22 July 2009

How Come They Can’t Find Any Boy Books?

Diantha McBride's article for School Library Journal described several disparate things she as a school librarian would like to see from publishers, including:

I need more books for boys--as do most librarians who work with young people. I've noticed that lots of books with female characters aren't really about being female. In fact, in many cases, the main characters could just as easily have been males--and that would make my job a lot easier.

Our young guys love Anthony Horowitz's “Alex Rider” series (Philomel), Dav Pilkey's stuff, and Jonathan London and Frank Remkiewicz's “Froggy” books (Viking). But a novel like Ann Halam's Siberia (Random House, 2005) could have included a male protagonist. (Sorry, Ann, but it's true.) And Gloria Whelan's The Impossible Journey (HarperCollins, 2003) could have featured an older brother and a younger sister--instead of 13-year-old Marya and her younger brother, Georgi.

Am I being silly?
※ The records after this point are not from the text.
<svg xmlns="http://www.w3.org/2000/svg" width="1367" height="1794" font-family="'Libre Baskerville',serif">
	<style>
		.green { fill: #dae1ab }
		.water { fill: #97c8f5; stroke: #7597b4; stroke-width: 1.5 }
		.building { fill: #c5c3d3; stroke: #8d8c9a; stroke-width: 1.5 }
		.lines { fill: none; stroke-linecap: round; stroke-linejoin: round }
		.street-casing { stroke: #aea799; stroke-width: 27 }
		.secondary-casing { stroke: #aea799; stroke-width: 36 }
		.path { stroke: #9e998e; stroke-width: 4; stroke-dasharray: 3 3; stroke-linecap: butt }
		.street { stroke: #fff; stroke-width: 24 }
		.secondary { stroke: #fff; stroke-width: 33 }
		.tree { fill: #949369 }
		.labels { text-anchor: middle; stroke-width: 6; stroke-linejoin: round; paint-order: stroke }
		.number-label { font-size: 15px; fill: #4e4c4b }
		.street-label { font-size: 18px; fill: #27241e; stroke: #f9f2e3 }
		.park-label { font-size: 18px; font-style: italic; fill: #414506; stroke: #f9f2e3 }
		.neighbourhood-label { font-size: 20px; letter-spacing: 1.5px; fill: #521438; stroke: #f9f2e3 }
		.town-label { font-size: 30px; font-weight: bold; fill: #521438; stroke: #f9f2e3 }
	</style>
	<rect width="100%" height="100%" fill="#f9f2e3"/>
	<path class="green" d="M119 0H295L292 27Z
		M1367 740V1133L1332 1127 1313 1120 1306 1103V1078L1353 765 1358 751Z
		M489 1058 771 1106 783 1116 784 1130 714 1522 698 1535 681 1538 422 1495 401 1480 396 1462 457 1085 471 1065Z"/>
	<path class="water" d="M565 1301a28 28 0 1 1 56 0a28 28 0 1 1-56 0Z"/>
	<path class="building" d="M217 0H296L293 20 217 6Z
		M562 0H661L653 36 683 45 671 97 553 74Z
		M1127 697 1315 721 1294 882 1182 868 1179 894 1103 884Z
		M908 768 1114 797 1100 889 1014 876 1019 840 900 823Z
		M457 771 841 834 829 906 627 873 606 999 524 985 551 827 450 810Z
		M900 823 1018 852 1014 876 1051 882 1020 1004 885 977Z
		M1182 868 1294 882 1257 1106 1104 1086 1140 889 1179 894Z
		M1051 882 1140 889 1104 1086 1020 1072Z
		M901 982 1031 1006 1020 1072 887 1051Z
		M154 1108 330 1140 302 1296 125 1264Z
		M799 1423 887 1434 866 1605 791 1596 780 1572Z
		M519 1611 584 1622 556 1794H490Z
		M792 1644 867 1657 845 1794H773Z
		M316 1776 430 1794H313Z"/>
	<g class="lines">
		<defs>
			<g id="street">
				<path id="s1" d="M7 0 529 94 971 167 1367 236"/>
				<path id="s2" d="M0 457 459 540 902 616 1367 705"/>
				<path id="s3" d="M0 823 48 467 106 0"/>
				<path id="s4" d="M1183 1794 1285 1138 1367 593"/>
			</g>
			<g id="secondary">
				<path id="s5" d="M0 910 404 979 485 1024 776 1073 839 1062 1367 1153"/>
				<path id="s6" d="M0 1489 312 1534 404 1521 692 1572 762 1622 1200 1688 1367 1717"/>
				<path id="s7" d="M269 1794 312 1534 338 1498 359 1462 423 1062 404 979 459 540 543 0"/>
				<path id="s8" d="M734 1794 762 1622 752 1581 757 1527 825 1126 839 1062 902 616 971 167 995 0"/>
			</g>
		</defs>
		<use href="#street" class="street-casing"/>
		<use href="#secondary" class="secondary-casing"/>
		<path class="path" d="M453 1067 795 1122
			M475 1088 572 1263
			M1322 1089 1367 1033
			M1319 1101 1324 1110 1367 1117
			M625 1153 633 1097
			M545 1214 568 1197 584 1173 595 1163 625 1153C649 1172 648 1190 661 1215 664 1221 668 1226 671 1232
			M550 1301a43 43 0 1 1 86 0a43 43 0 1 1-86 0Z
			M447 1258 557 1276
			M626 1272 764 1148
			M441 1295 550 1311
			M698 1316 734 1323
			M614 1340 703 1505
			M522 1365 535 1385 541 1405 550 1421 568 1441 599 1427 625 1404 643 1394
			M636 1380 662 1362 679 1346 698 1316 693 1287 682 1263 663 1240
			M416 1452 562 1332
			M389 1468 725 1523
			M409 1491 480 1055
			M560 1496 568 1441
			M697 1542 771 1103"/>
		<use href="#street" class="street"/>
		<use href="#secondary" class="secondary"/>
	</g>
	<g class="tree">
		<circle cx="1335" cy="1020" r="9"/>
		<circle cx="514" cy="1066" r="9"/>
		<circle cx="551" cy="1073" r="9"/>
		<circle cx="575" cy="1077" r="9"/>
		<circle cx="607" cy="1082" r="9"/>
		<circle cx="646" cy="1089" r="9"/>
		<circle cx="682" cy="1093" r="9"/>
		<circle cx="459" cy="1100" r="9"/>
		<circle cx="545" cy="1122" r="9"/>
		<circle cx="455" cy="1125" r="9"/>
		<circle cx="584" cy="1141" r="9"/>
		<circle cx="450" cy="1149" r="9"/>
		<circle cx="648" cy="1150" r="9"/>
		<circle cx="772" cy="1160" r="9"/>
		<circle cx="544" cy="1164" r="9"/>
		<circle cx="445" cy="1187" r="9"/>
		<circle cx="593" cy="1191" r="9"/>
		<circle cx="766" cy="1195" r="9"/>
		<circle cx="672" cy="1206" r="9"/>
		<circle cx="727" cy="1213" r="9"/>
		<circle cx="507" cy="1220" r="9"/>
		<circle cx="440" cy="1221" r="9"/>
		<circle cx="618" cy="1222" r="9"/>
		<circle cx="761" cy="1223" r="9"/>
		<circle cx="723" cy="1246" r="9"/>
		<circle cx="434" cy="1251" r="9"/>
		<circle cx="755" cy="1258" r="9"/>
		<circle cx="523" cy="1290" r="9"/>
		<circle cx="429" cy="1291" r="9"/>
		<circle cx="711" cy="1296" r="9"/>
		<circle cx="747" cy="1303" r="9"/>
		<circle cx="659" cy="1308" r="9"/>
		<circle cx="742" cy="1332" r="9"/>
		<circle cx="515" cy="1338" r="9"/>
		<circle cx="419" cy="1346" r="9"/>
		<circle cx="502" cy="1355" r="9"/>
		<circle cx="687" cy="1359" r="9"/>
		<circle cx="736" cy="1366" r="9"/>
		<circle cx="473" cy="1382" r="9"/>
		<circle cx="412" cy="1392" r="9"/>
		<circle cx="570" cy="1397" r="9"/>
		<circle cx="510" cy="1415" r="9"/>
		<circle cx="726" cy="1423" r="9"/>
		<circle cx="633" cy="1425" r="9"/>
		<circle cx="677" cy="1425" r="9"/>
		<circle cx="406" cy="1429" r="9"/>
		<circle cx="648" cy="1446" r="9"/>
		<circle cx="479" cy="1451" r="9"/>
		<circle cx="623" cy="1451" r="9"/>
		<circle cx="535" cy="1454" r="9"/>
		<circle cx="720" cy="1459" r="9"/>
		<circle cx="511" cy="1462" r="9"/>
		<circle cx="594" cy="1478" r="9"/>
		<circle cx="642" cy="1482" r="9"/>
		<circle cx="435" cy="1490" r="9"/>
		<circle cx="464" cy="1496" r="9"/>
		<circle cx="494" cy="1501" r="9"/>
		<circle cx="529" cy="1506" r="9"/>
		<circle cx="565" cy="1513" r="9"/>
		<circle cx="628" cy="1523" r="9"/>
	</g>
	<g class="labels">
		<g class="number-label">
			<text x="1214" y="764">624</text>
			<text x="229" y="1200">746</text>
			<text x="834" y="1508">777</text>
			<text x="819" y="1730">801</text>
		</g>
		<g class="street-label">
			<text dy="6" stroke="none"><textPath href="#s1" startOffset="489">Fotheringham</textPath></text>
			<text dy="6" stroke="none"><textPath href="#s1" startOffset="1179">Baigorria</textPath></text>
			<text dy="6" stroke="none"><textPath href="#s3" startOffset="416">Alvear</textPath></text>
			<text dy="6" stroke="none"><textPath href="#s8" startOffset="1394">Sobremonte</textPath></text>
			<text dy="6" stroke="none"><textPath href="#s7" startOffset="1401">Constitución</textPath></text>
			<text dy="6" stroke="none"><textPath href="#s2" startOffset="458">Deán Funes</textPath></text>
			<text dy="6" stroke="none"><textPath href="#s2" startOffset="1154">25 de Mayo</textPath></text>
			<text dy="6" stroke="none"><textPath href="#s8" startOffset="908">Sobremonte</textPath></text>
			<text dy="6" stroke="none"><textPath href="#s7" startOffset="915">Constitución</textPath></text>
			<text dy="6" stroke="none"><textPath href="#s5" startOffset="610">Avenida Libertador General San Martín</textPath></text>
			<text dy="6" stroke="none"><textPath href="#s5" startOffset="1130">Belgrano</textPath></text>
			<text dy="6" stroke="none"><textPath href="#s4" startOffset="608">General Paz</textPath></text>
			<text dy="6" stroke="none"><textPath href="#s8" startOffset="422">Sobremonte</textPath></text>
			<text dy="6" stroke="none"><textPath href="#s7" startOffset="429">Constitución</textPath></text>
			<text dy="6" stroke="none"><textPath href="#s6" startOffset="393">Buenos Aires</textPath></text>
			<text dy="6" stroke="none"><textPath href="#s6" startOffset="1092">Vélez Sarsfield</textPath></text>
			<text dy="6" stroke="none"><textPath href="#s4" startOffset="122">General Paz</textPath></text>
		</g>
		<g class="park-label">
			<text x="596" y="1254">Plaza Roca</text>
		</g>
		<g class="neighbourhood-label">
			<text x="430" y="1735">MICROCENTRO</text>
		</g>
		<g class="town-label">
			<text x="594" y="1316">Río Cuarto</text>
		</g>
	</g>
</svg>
Probably, but some of our boys have never read a complete book in their lives. It's important to offer them good, appealing stories, and, sad to say, that means stories with prominent male characters.
Martha Brockenbrough at MSN Movie News, of all places, replied to McBride with an essay titled "Are We Letting Boys Be Book Bigots?" Her main point:
the problem isn't the books, it's the way we're raising our boys. If they aren't willing to read about girls, and if we're indulging that sort of nonsense, then we are raising boys who will have a hard time functioning in a world where girls play serious roles. In other words, the real world. . . .

We need to teach them to take an interest in all sorts of stories, not just the ones that feature kids like them. This means exposing them to a lot of different stuff. We should, of course, encourage kids to find themselves in books. That's a wonderful and powerful thing. But we should help them find people who are different, too, so they learn to value other ways of being in the world.
I agreed with that sentiment, but as I considered my response to the discussion I felt something nag at me. It took a while before I realized what it was. McBride's complaint is based on a false premise: that we're drastically undersupplied with books about boys.

There are hundreds of new children's books published each month. And older books don't expire at the end of the year; they're still on shelves, too. Plus, the internet has made more books more widely available than ever in the history of literature. Surely among all those thousands of books there are enough with male protagonists for a boy with that requirement to read for an entire year. He just needs to know about them. But publishers aren't hiding that information.

Furthermore, McBride works at the American School of Madrid, which is hardly representative of American school libraries. I suspect the boys there come largely from the upper and upper-middle classes, with cosmopolitan parents who value education and have the means to provide it. If those boys "have never read a complete book in their lives," even when their librarian knows about Pilkey and Horowitz, then they must be making an effort to resist.

McBride is apparently willing to spend her budget on new, unproven books with male protagonists because her male students tell her they can't find anything interesting to read. Those are probably the same boys who stand in front of an open refrigerator complaining that they can't find any food.


Mordena said...

I'm also disturbed by the idea that if a protagonist could be male, then he SHOULD be male. As if life was so much better back when girl heroines were few and far between.

max said...

I appreciate any efforts to draw attention to reading, and attract reluctant readers to it.

That's because I grew up as a reluctant reader, in spite of the fact that my father published over 70 books. Now I write action-adventures & mysteries, especially for tween boys, that avid boy readers and girls enjoy just as much.

My blog, Books for Boys http://booksandboys.blogspot.com recently reached # 1 on Google.

Keep up your good work concerning reading.

Max Elliot Anderson

BJW said...

I still do that, with the fridge I mean. Good thoughts.

Susan said...

I wholeheartedly agree with you. As a parent of both boy and girl children who are active readers, there are already plenty of fabulous, exciting, and funny books featuring a male main character.

Boys are also willing to read books with girls as the main character quite frequently. The Inkheart trilogy is a great example of a book with a female main character that appeals as much if not more to boys than it does to girls. What would be gained by making that character a boy? Why should authors feel pressure to change their art? Why should we revert to 1950's sensibilities?